+ 1
Python Parser, for complex flat files
So dealing with EDI files, https://x12.org/examples samples of them can be found here. Would like to make a parser to parse the data and place it into a database
5 Answers
+ 7
+ 5
The EDI specifications published by the X12 organisation, are NOT open standards. They are protected by intellectual property. The companies who use it, can do this for paying a license fee.
https://x12.org/products/licensing-program
The specification itself is not publicly accessible.
Furthermore these message standards are merely guidelines. Each company that implements this format, typically uses only a small subset of the message. You can imagine every message definition as a separate mini language, where the client can choose their own set of expressions and custom encodings. The "examples" are purely one of many possible variations.
+ 3
Sounds like a good challenge Brandon.
Do you have a code that you've started? Are you having trouble getting it to work?
If so, save it in the code playground and attach it here using the plus āļø button.
+ 2
For a little more practical advice how to build a parser, let's look at an example.
Each message is composed of lines that are called "segments" such as:
DTM*582****RD8*20140101-20140131~
In the message text file, there is usually no line break, so the separator ~ between segments should be noted.
Each segment is composed of "elements" separated by * character. The first element refers to the syntactic meaning of the segment, like DTM = date. Usually there is a qualifier code, in above example 582 refers to "report period" (there are large code tables to define the meaning).
Some elements have multiple parts separated by - dash, these are called composite elements.
Some segments are mandatory. The standard dictates the structure of the message, and which segments and elements are mandatory, and which segments or segment groups are repeatable.

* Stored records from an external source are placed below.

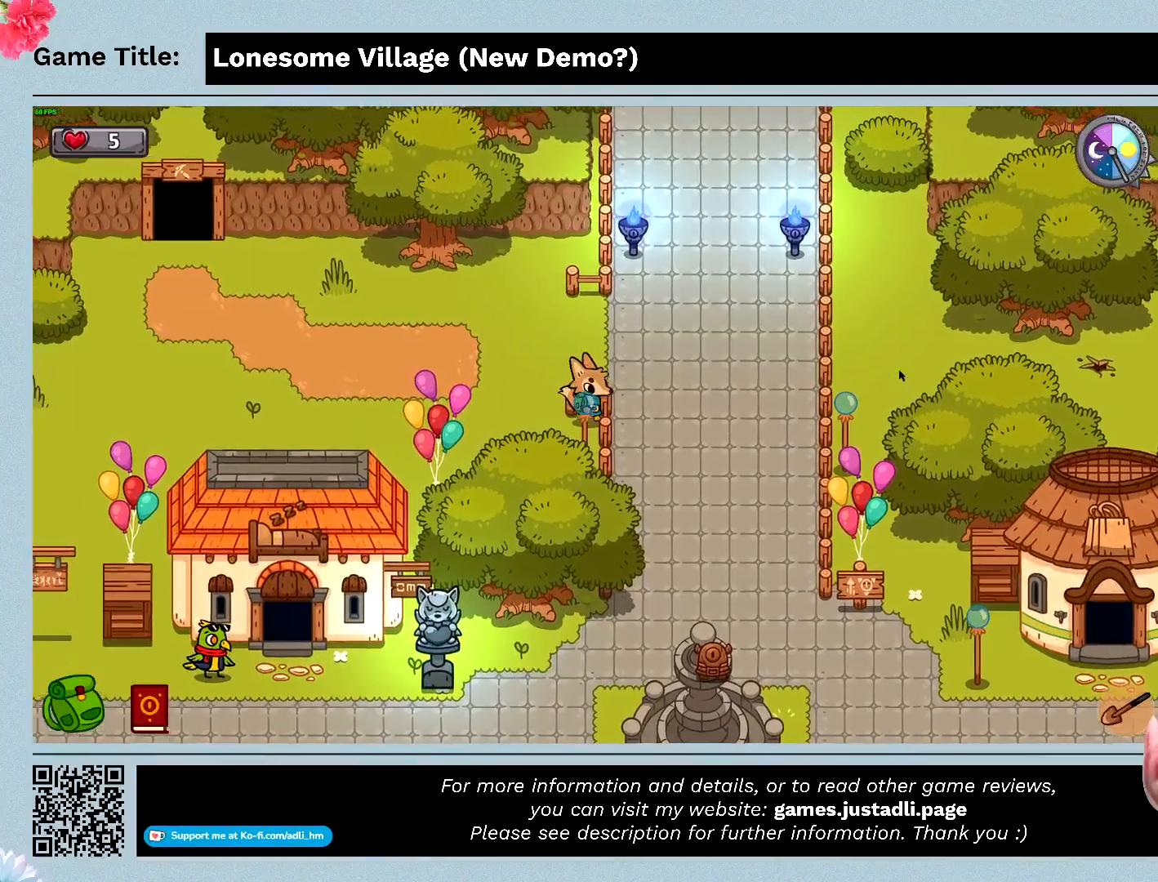
{"keys": ["a", "w"], "mouse": [], "events": [[333, "d", "up"]]}
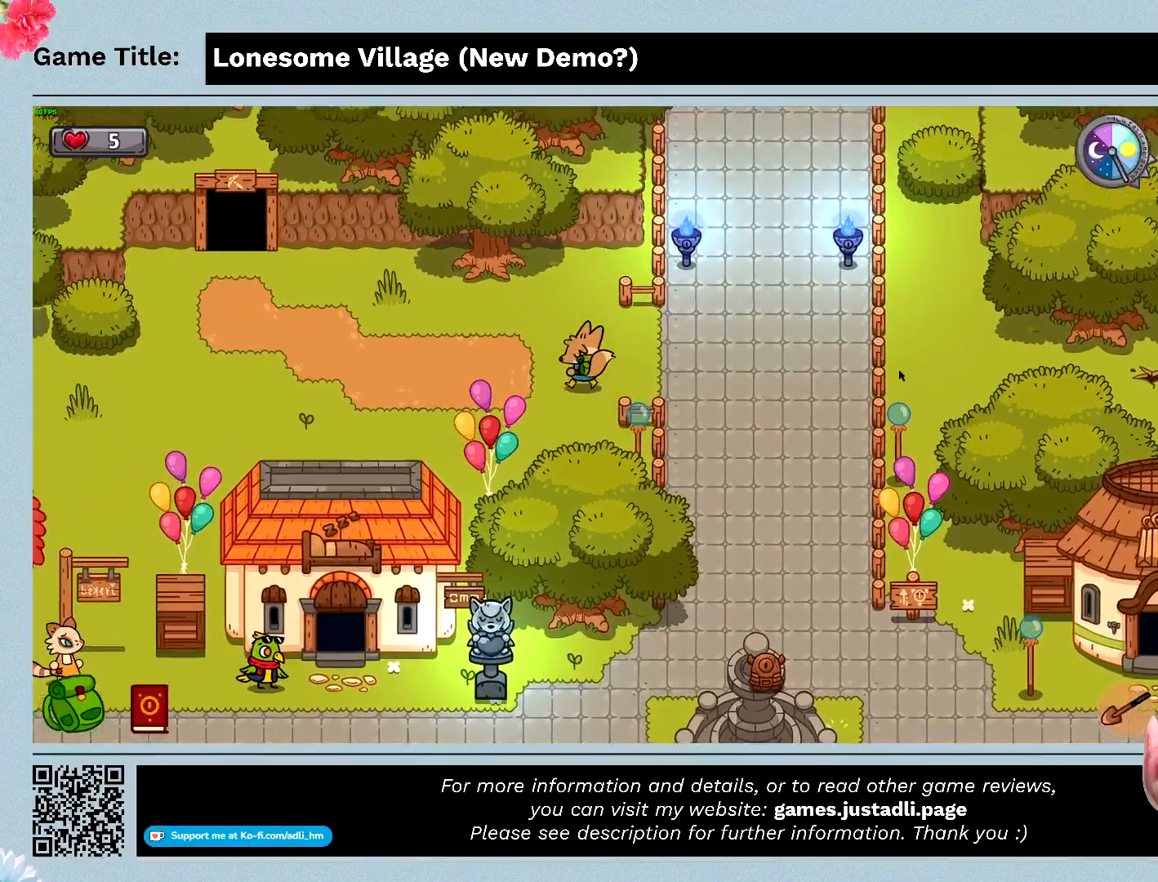
{"keys": ["a", "d", "w"], "mouse": [], "events": [[333, "d", "down"]]}
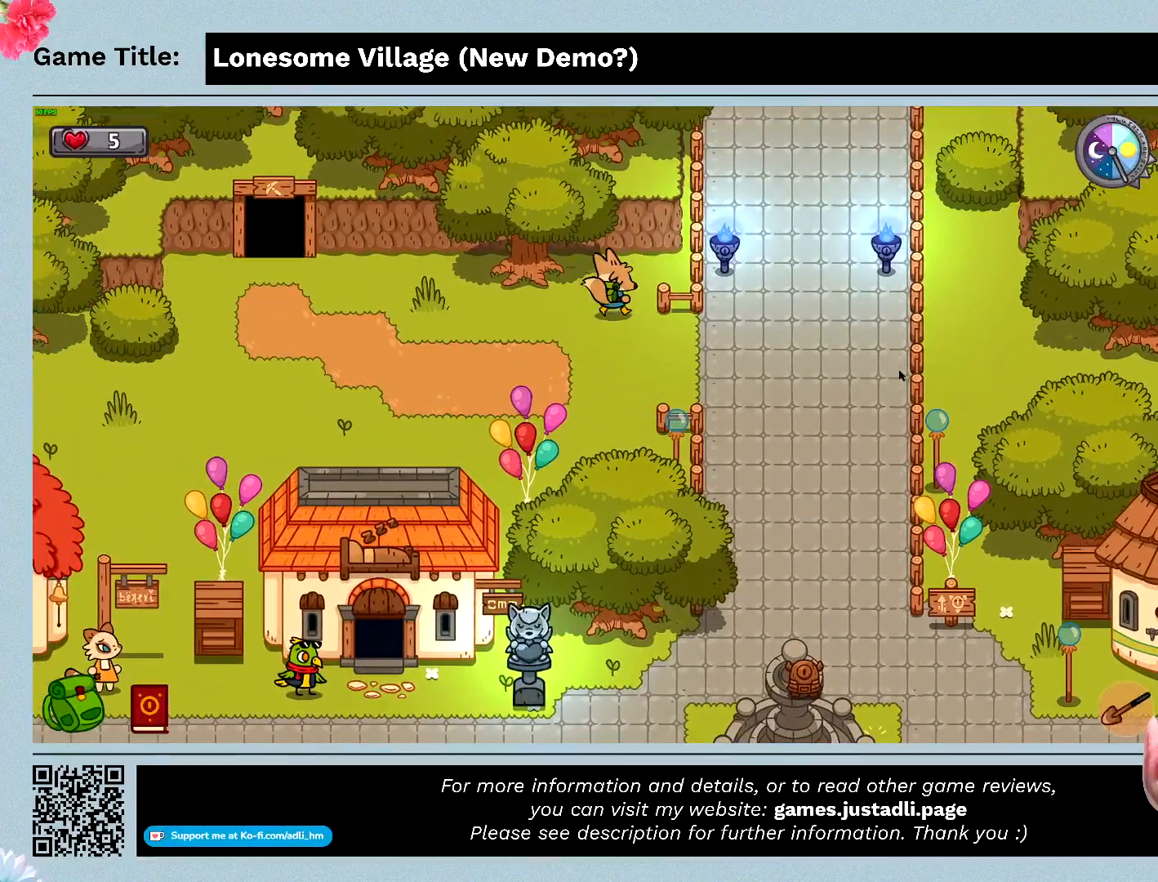
{"keys": ["d", "s", "w"], "mouse": [], "events": [[200, "a", "up"], [433, "s", "down"]]}
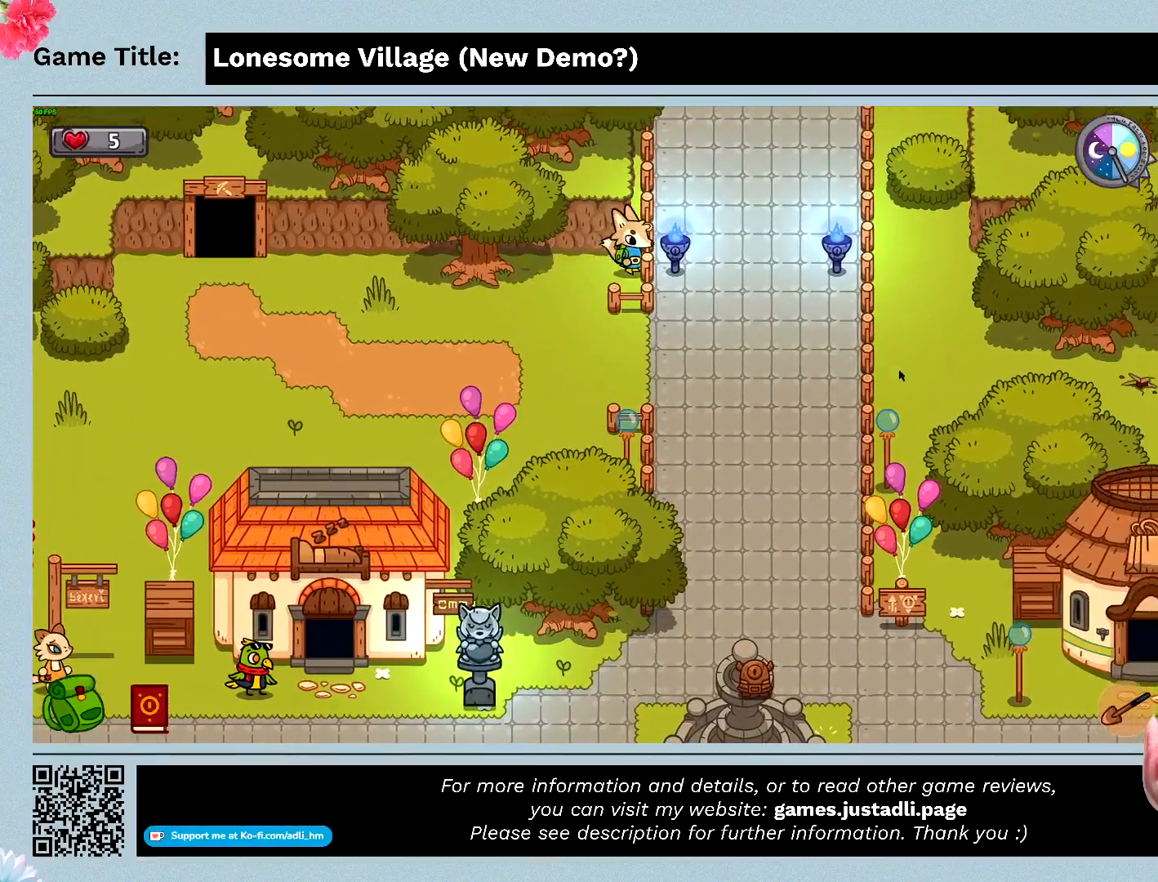
{"keys": ["a", "s"], "mouse": [], "events": [[67, "w", "up"], [200, "a", "down"], [267, "d", "up"]]}
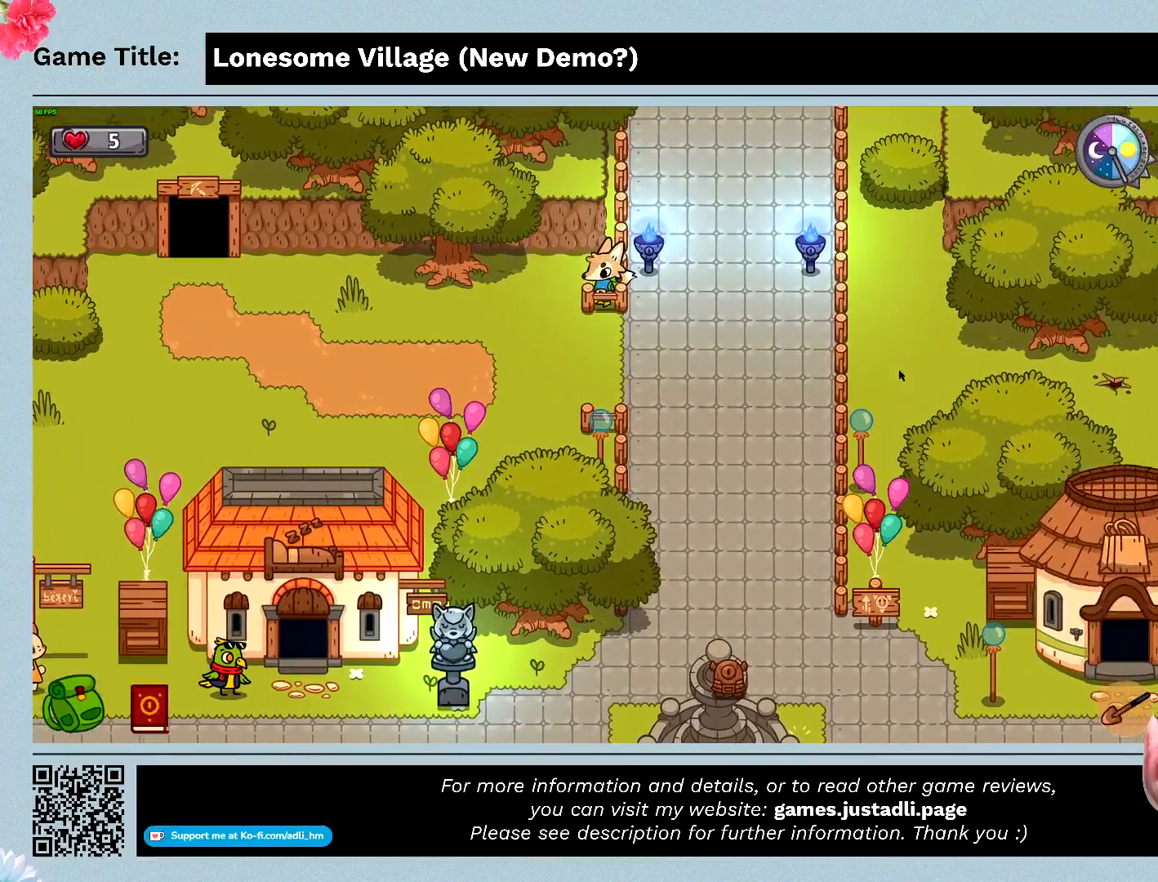
{"keys": ["a"], "mouse": [], "events": [[433, "s", "up"]]}
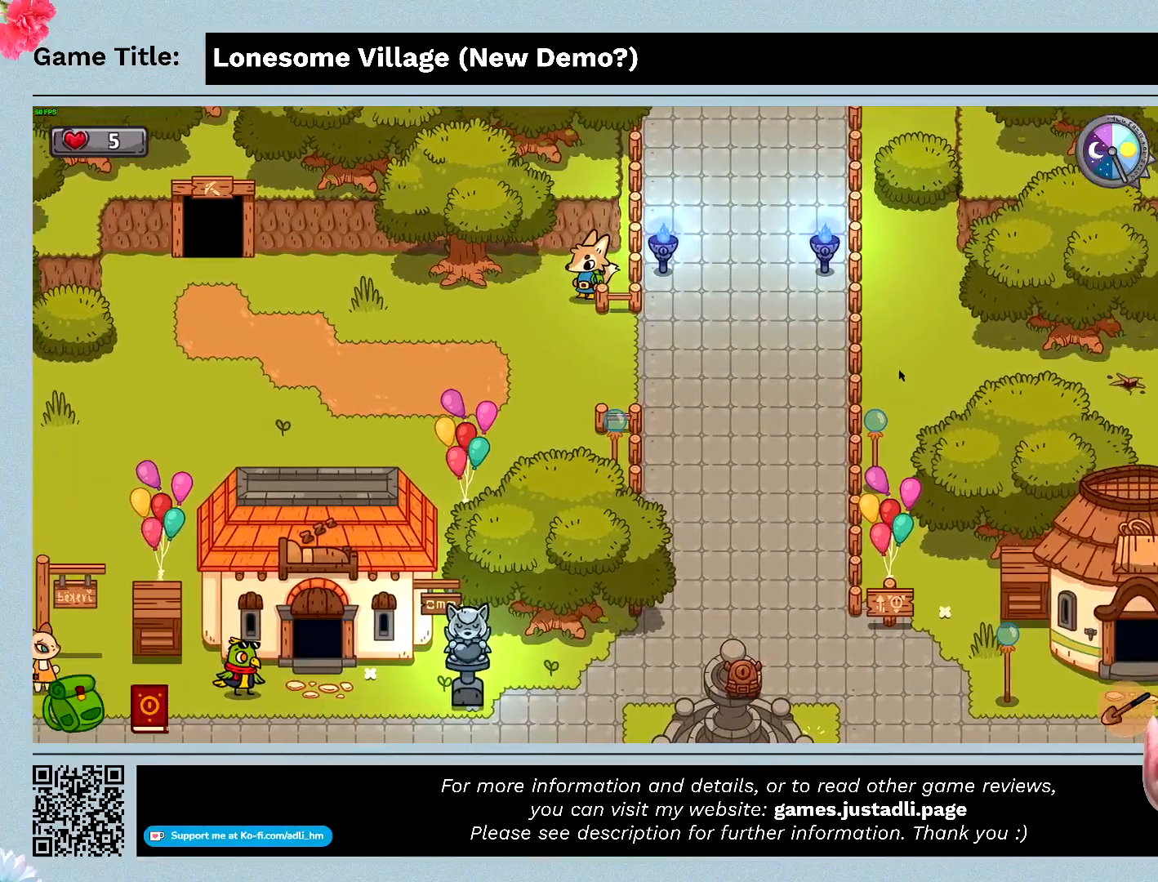
{"keys": ["a", "d", "s"], "mouse": [], "events": [[233, "s", "down"], [500, "d", "down"]]}
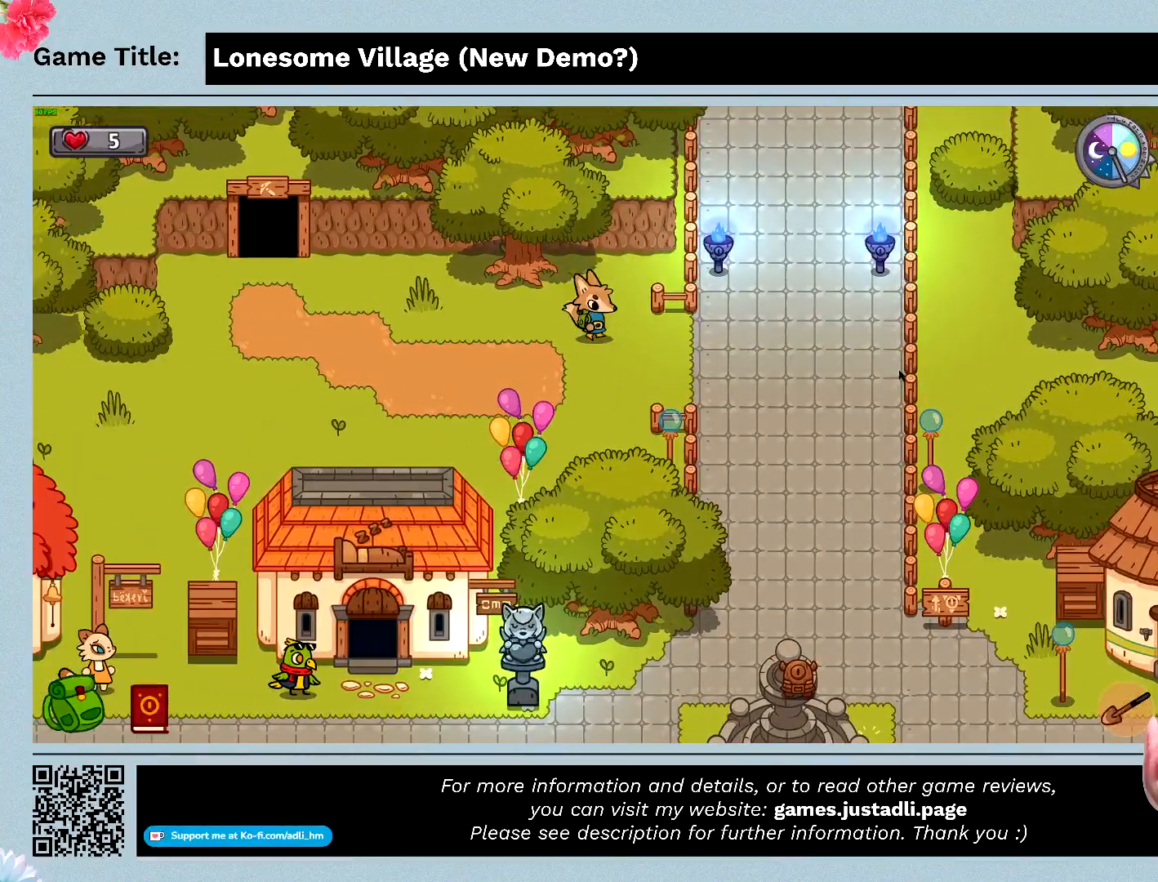
{"keys": ["d"], "mouse": [], "events": [[167, "a", "up"], [333, "s", "up"]]}
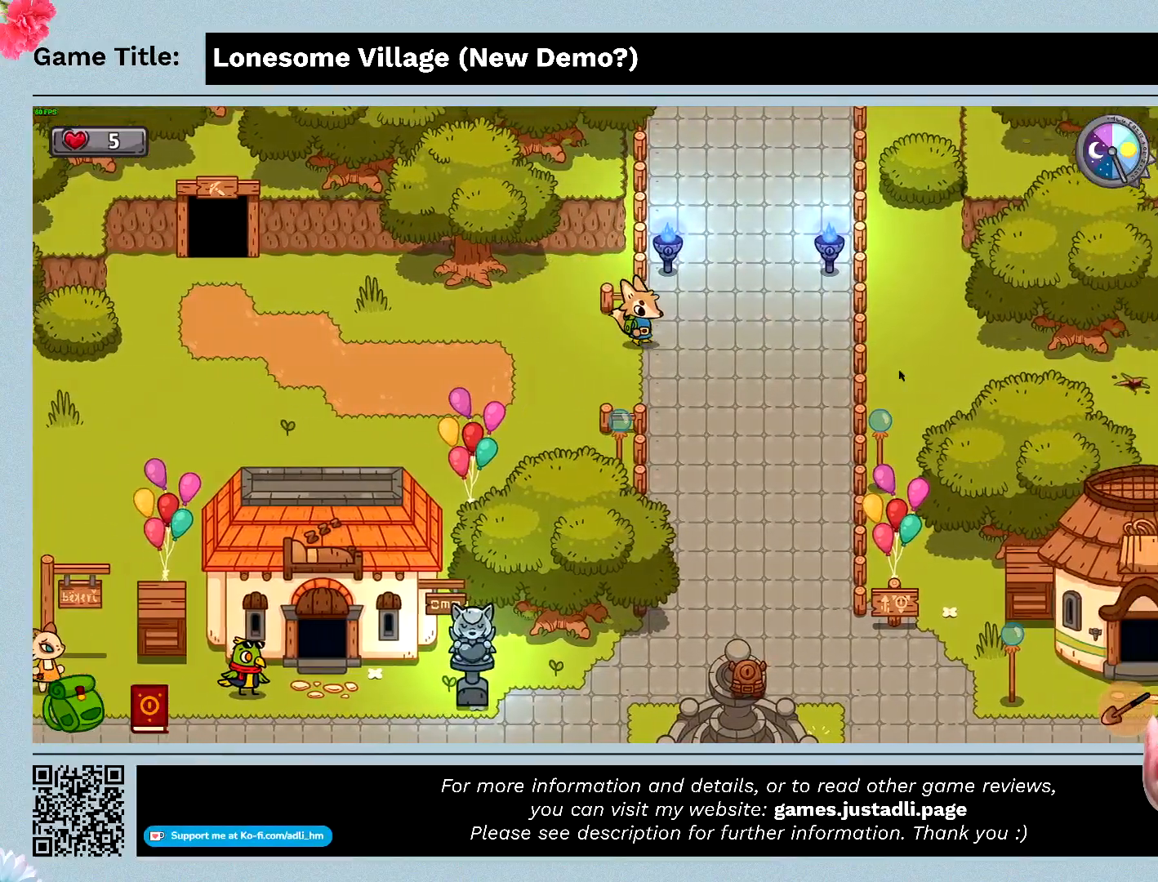
{"keys": ["d", "w"], "mouse": [], "events": [[133, "w", "down"]]}
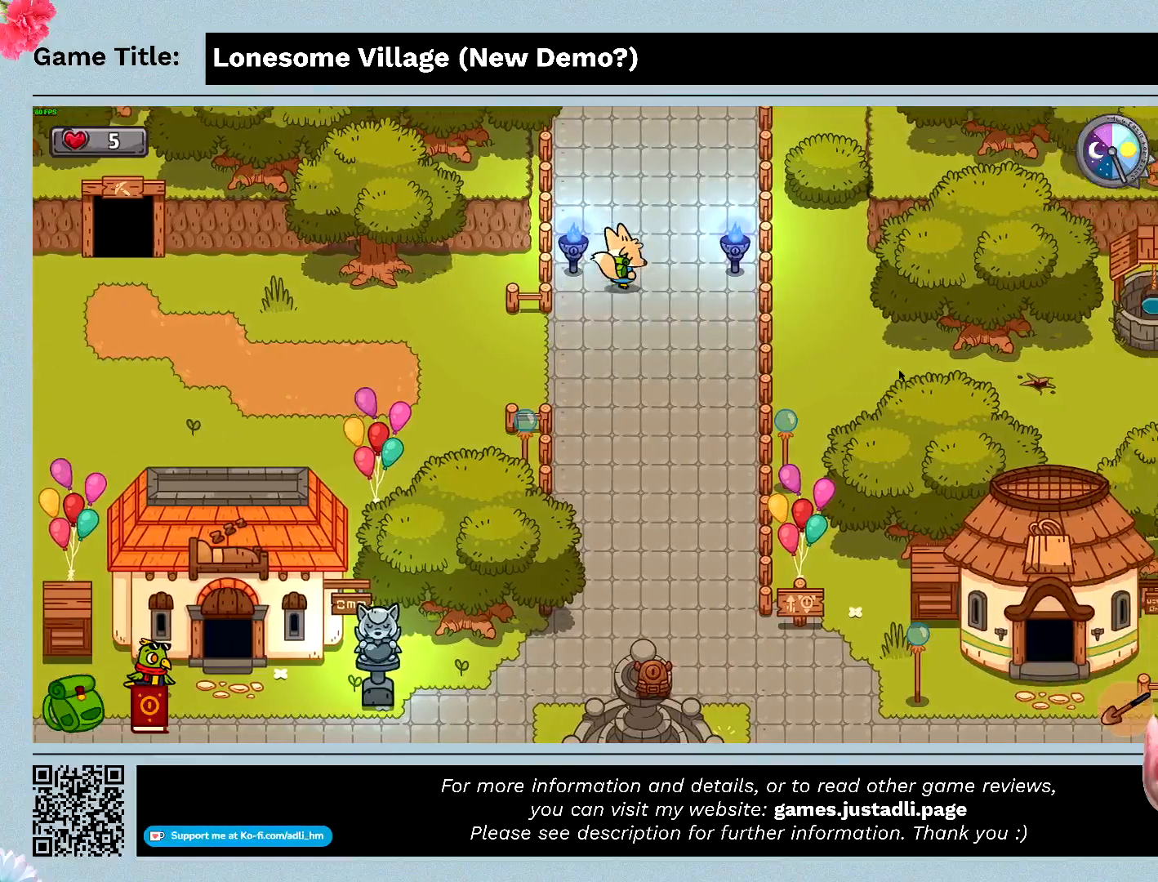
{"keys": ["w"], "mouse": [], "events": [[367, "d", "up"]]}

However, client implementation can override this, also they can pick their preferred qualifiers or even define custom ones. Building an universal parser is impossible.
+ 2
Parsing a single line is not terribly difficult, basically you can use split() a couple of times and you're done. But making sense of the structure of the data is a bigger challenge. This message is best represented as a tree structure, with branches and leaf nodes, sometimes with multiple levels of nesting. But actually, sometimes multiple segments that follow each other, might represent information that belong closely together.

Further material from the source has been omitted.